Eks Pengacara: Jika Donald Trump Kalah Pemilu 2020, Transisi Kekuasaan AS Tak Akan Damai

Mantan pengacara Donald Trump Michael Cohen memperingatkan jika bekas kliennya kalah dalam pemilu 2020, maka transisi kekuasaan AS tidak akan damai.

oleh Happy Ferdian Syah Utomo diperbarui 28 Feb 2019, 11:33 WIB
Eks pengacara Donald Trump, Michael Cohen (AP/Pablo Martinez Monsivais)

Liputan6.com, New York - Mantan pengacara dan "penyelesai masalah" Donald Trump, Michael Cohen, baru saja menyelesaikan kesaksiannya di depan Kongres Amerika Serikat (AS).

Dia memperingatkan bahwa jika Donald Trump kalah dalam pemilu presiden AS 2020 mendatang, "tidak akan pernah ada transisi kekuasaan yang damai", demikian sebagaimana dikutip dari Vox.com pada Kamis (28/2/2019).

"Loyalitas saya kepada Tuan Trump telah mengorbankan banyak hal: kebahagiaan keluarga saya, persahabatan, lisensi hukum saya, perusahaan saya, mata pencaharian saya, kehormatan saya, reputasi saya dan, segera, kebebasan saya. Dan saya tidak akan diam membiarkannya melakukan hal yang sama pada negara ini," kata Cohen pada penutupan persidangan.

"Mengingat pengalaman saya bekerja untuk Tuan Trump, saya khawatir jika dia kalah dalam pemilu 2020, maka tidak akan pernah ada transisi kekuasaan yang damai, dan inilah sebabnya saya setuju untuk tampil di hadapan Anda hari ini," lanjutnya.

Cohen juga memilih menggunakan pidato penutupnya untuk mengkritik Donald Trump dalam segala hal, mulai dari isu imigrasi, pemisahan keluarga, penutupan pemerintahan (government shutdown), hingga serangan presiden AS ke-45 itu terhadap media.

Kesaksian Cohen sempat terputus ketika Perwakilan Republik Mark Meadows bereaksi marah atas Perwakilan Rashida Tlaib --dari kubu Demokrat-- tentang komentar, bahwa membawa seorang wanita kulit hitam untuk menyangkal rasisme, sebenarnya adalah tindakan rasis.

"Keponakan-keponakan saya adalah orang-orang kulit berwarna," serunya.

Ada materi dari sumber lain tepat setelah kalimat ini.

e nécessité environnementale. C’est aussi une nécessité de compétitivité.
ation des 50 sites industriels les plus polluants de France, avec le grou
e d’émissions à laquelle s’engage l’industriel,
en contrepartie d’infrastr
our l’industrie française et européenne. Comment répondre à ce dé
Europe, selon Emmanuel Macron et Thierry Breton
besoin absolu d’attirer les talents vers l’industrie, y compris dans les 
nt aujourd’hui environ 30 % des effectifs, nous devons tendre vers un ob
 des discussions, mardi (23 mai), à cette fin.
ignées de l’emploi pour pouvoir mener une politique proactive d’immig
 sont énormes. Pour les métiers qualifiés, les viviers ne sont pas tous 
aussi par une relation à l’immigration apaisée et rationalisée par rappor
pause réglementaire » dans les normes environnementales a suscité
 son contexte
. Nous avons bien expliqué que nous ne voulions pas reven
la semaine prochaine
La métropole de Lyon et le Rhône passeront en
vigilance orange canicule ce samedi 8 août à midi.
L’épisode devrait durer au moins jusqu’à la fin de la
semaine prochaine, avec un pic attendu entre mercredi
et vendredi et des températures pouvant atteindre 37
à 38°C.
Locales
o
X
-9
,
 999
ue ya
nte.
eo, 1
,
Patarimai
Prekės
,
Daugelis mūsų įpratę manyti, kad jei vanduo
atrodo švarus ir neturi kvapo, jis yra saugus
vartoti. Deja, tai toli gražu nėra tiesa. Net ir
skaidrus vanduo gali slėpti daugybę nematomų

Setelah sidang, beberapa pihak menilai bahwa apapun yang diyakini Meadow tentang isu ras, dia adalah salah satu pendukung kuat teori konspirasi rasis tentang tempat kelahiran mantan Presiden Barack Obama, yang sempat menghebohkan AS pada awal-awal masa pemerintahannya.

 

Simak video pilihan berikut: 

 


Cohen Dijatuhi Penjara 36 Bulan

Suasana Hotel Loews Regency, di mana FBI menggeledah kantor pengacara pribadi Donald Trump, Michael Cohen di Manhattan, New York City, Senin (9/4). Sekitar selusin agen FBI dilaporkan menggeledah kantor dan tempat tinggal Cohen. (Drew Angerer/AFP)

Sedikit kilas balik, Michael Cohen dijatuhi hukuman penjara 36 bulan di New York pada Rabu 12 Desember 2018.

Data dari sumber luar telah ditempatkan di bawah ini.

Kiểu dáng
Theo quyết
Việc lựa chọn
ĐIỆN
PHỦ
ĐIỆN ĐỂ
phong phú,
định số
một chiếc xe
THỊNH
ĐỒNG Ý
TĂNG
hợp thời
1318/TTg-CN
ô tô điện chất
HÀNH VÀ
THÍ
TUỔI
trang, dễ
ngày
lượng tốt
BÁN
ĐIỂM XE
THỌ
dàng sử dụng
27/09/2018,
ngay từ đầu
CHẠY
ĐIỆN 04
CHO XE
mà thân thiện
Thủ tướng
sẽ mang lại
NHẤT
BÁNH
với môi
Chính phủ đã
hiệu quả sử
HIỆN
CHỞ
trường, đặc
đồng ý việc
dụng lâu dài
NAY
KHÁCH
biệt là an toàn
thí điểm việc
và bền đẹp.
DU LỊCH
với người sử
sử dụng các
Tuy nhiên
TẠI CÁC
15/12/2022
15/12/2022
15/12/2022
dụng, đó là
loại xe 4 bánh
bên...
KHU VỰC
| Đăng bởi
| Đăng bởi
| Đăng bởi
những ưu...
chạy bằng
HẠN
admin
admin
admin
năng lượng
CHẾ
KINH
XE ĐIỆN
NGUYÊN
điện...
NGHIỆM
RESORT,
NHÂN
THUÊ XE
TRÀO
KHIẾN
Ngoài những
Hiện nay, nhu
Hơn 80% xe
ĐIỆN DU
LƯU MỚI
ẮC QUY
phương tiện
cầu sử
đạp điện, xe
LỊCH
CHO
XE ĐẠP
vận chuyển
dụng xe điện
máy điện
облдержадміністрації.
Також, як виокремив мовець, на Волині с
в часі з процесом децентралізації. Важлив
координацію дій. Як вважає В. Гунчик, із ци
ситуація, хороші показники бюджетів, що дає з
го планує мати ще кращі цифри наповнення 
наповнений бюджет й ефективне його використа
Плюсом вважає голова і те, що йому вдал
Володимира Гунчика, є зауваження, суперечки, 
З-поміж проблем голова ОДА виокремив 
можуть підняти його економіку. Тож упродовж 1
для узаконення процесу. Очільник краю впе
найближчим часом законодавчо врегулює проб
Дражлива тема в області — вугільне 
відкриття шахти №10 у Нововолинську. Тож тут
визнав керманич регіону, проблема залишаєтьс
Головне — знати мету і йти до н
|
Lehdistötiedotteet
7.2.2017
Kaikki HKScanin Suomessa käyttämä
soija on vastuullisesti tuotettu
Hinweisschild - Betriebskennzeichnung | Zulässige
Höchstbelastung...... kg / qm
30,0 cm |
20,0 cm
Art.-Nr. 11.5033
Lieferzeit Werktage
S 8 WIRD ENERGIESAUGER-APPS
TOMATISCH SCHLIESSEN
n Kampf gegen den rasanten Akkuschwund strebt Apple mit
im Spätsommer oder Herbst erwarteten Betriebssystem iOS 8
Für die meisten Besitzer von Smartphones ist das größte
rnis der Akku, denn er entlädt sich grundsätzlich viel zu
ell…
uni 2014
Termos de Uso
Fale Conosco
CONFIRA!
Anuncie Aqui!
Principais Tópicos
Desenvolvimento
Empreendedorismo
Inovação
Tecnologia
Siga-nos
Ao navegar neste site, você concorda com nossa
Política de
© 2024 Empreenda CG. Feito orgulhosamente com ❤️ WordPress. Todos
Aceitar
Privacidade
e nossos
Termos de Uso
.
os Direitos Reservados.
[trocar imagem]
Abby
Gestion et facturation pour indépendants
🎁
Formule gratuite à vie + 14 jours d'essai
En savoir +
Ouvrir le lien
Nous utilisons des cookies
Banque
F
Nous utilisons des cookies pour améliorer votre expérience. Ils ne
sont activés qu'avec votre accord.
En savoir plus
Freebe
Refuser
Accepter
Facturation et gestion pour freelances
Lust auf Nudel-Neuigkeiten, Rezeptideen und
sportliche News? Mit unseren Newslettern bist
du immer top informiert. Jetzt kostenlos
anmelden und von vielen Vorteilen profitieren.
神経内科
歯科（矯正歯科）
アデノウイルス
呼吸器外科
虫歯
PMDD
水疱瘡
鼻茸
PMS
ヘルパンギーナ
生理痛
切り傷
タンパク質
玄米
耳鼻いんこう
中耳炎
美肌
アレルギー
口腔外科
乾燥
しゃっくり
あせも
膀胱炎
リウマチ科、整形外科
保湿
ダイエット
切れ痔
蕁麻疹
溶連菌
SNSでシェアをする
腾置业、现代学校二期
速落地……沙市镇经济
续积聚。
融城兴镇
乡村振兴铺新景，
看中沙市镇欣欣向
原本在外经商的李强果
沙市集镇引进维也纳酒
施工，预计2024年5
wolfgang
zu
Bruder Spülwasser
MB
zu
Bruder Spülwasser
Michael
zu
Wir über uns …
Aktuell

Dia terbukti berbohong ke Kongres AS dan memfasilitasi pembayaran ilegal untuk membungkam dua wanita, yang diduga pernah menjalin hubungan dekat dengan Trump.

Dikutip dari The Guardian, putusan yang diketuk oleh hakim William Pauley di Manhattan itu, secara mengejutkan, membalik sikap yang biasa ditujukan Cohen terhadap mantan kliennya, Donald Trump.

Cohen diketahui selalu "siap pasang badan" untuk melindungi Donald Trump. Namun, setelah vonis hukuman penjara diumumkan, dia balik berkata dalam suasana emosional, bahwa ia kecewa dengan mantan kliennya itu.

Cohen juga mengatakan bahwa dia telah melakukan kejahatan di bawah "kesetiaan buta" kepada Donald Trump.

"Saya telah memenjarakan diri dan mental sejak hari ketika saya menerima tawaran untuk bekerja untuk seorang maestro real estate, yang ketajaman bisnisnya sangat saya kagumi," kata Cohen. "Saya tahu sekarang, pada kenyataannya, hanya sedikit yang bisa dikagumi dari dia."

"Saya bertanggung jawab penuh atas setiap tindakan yang saya akui," kata Cohen kepada hakim.

"Secara pribadi untuk saya dan yang melibatkan presiden Amerika Serikat .... itu adalah tugas saya untuk menutupi perbuatan kotornya," tambah Cohen.